Le Luxembourg entre protection et restrictions : le paradoxe de la liberté d’expression


Ces dernières années, le Luxembourg affiche un engagement formel envers les standards européens de protection de la liberté d’expression et de la participation publique. L’un des éléments clés de cette politique est la mise en œuvre de l’initiative européenne anti-SLAPP — un mécanisme visant à protéger les journalistes, les défenseurs des droits humains et les militants contre les abus des procédures judiciaires.

Il s’agit de la Directive (UE) 2024/1069, adoptée en 2024, qui vise à lutter contre les poursuites stratégiques contre la participation publique (SLAPP). Ces actions ne servent pas à protéger des droits, mais à exercer une pression et à intimider — notamment par les coûts judiciaires, la durée des procédures et le risque de sanctions.
La directive prévoit notamment la possibilité de rejeter rapidement les actions manifestement infondées et d’imposer les frais au demandeur.

Au Luxembourg, cette approche est actuellement mise en œuvre via un projet de loi national de transposition. Le gouvernement souligne que l’objectif est de protéger contre les tentatives de « censure et d’intimidation » par le biais de procédures judiciaires.

Cependant, un problème fondamental se pose.

Portée limitée de l’anti-SLAPP : un angle mort du système

Malgré ses objectifs déclarés, la directive européenne anti-SLAPP a une portée limitée. Elle s’applique principalement aux affaires civiles et commerciales comportant un élément transfrontalier.

Cela signifie qu’une part importante des pressions réelles exercées sur les journalistes et les militants — notamment :

  • les procédures administratives
  • les poursuites pénales

reste en dehors de ces mécanismes de protection.

Ces formes de pression deviennent, dans de nombreux pays, y compris le Luxembourg, des instruments clés. Moins visibles que les actions civiles classiques, elles sont souvent plus efficaces : les sanctions administratives et les poursuites pénales produisent un effet dissuasif (« chilling effect ») bien plus fort.

Ainsi, la transposition formelle de la directive crée une illusion de protection sans traiter les principaux canaux de pression.

Même si ces cas ne conduisent pas toujours à une peine de prison, le simple fait de poursuites pénales a un effet dissuasif puissant.

Un exemple classique est l’affaire du journaliste Marc Thoma, condamné au Luxembourg pour avoir cité une publication évoquant une possible corruption. Ce n’est qu’après l’intervention de la Cour européenne des droits de l’homme que la violation de la liberté d’expression a été reconnue.

Ce cas montre que :

  • des sanctions pénales ou quasi pénales s’appliquent au journalisme
  • la protection intervient a posteriori
  • le système national ne prévient pas toujours ces situations

Un autre exemple systémique est l’affaire LuxLeaks, où journalistes et lanceurs d’alerte ont été poursuivis pénalement.
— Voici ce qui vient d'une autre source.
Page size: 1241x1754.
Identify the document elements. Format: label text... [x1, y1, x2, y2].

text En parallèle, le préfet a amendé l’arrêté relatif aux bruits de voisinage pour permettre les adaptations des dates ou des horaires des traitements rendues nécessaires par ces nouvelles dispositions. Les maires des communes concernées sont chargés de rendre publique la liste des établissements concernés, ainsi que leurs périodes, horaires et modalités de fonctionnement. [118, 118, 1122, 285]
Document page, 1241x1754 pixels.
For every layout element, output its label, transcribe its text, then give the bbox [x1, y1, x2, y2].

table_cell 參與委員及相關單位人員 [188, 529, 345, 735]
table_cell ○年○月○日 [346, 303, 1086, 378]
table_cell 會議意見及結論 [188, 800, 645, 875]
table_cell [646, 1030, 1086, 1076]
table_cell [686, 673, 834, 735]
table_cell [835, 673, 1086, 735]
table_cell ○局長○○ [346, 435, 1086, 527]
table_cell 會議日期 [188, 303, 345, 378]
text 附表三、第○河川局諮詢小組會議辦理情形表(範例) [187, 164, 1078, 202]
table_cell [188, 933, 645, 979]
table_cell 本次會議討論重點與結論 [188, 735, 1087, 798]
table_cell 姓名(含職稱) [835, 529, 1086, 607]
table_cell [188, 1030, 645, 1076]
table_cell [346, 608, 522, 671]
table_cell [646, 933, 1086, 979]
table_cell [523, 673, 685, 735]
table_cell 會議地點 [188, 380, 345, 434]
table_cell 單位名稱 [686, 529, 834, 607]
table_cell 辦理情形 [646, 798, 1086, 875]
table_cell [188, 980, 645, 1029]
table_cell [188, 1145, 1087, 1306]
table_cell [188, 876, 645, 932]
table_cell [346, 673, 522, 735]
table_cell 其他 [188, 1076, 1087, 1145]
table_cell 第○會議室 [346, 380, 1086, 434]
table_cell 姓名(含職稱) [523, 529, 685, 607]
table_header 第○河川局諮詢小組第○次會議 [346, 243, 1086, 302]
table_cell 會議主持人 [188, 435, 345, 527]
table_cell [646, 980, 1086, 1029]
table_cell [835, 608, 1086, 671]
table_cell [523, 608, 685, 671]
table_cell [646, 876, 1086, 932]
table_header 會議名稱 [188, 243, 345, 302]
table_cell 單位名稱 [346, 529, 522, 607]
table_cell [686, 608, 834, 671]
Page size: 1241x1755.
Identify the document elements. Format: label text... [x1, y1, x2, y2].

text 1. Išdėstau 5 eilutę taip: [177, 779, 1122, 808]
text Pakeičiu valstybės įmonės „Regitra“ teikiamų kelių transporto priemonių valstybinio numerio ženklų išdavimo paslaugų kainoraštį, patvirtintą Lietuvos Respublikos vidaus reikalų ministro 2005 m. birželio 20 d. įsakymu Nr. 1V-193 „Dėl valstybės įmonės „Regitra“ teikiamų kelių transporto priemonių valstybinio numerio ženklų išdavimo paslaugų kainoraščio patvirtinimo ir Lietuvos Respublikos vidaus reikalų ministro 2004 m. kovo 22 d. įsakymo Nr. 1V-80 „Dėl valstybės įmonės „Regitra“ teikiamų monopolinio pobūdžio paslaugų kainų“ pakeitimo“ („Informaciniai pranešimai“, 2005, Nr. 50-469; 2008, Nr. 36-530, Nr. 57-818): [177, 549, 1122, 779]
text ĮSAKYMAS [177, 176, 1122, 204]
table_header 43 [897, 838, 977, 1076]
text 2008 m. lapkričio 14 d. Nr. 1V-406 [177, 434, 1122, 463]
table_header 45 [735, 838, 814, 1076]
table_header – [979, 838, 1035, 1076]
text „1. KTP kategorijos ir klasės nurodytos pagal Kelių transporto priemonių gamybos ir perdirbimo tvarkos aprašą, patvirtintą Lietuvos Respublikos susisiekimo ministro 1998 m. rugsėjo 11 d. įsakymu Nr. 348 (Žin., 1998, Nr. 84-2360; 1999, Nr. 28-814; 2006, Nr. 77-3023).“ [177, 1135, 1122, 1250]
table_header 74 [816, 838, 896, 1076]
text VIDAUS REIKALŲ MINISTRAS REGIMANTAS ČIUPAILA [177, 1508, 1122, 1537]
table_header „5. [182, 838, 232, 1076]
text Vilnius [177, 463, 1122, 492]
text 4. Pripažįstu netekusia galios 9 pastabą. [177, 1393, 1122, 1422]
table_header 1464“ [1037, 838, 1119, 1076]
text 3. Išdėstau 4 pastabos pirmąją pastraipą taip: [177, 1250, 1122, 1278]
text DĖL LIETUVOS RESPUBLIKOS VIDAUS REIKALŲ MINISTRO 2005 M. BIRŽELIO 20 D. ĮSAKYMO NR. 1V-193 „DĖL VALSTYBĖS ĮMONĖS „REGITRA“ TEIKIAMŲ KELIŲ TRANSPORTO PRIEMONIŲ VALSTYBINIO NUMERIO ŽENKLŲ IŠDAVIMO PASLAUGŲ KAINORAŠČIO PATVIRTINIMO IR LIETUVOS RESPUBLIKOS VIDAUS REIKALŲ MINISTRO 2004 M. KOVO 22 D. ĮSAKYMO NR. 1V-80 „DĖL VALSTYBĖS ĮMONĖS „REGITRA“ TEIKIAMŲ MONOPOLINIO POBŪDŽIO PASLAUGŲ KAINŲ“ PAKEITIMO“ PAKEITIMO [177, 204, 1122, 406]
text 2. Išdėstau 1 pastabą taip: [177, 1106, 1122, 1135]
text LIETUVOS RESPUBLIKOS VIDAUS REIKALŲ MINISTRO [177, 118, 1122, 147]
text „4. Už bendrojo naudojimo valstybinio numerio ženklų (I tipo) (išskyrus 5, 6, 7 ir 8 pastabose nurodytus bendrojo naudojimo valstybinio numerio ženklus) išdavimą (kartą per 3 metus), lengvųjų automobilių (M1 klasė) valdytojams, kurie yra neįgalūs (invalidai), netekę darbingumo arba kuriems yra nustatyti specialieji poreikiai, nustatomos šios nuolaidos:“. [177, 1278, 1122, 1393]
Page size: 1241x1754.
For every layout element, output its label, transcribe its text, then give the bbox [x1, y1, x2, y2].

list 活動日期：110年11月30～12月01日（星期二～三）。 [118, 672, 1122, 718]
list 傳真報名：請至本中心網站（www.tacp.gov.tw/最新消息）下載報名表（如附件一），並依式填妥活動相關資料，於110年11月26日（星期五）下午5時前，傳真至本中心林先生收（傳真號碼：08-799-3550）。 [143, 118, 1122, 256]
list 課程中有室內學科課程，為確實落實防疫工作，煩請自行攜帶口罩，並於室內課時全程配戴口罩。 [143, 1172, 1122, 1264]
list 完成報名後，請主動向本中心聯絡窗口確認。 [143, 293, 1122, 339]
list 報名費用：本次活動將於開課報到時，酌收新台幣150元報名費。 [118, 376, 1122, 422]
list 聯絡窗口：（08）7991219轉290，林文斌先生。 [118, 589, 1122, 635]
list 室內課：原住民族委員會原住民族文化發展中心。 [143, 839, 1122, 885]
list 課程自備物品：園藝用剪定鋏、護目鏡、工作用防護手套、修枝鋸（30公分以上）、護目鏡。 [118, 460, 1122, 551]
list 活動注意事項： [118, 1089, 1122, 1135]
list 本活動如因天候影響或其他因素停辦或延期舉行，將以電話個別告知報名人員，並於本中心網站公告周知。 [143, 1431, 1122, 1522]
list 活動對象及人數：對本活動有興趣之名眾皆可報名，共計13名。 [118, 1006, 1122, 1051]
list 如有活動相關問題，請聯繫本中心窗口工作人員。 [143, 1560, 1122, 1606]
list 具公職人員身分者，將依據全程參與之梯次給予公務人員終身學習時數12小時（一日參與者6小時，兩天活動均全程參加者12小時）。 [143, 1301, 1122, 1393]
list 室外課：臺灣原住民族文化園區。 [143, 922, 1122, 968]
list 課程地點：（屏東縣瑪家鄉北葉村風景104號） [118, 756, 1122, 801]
Même si l’intérêt public a été reconnu, la procédure :

  • a duré des années
  • comportait des risques juridiques importants
  • a eu un fort effet dissuasif

Les restrictions judiciaires comme forme de pression

Dans des cas plus récents, la pression passe aussi par des restrictions judiciaires sur la diffusion d’informations.

Dans le « Nickts case », un tribunal a interdit aux journalistes de RTL Luxembourg de divulguer le nom d’un condamné dans une affaire de fraude.

Le Conseil de presse a qualifié cela de restriction de la liberté d’expression et du droit à l’information.

Deuxième axe : restriction de l’accès à la justice

Une autre initiative, liée au projet de loi n°8721, vise à limiter l’analyse et la diffusion d’informations sur la jurisprudence.

Elle pose une question fondamentale : une société peut-elle contrôler efficacement la justice si l’accès à l’information est restreint ?

Le paradoxe de la politique juridique

D’un côté, le Luxembourg :

  • met en œuvre la directive anti-SLAPP
  • affirme protéger les journalistes

De l’autre :

  • laisse sans protection des formes clés de pression
  • restreint l’accès à l’information judiciaire

Conclusion

Une protection réelle nécessite :

  • l’extension des mécanismes anti-SLAPP
  • le maintien de la transparence judiciaire
  • la garantie du droit à la critique

Sans cela, l’anti-SLAPP risque de rester un outil symbolique.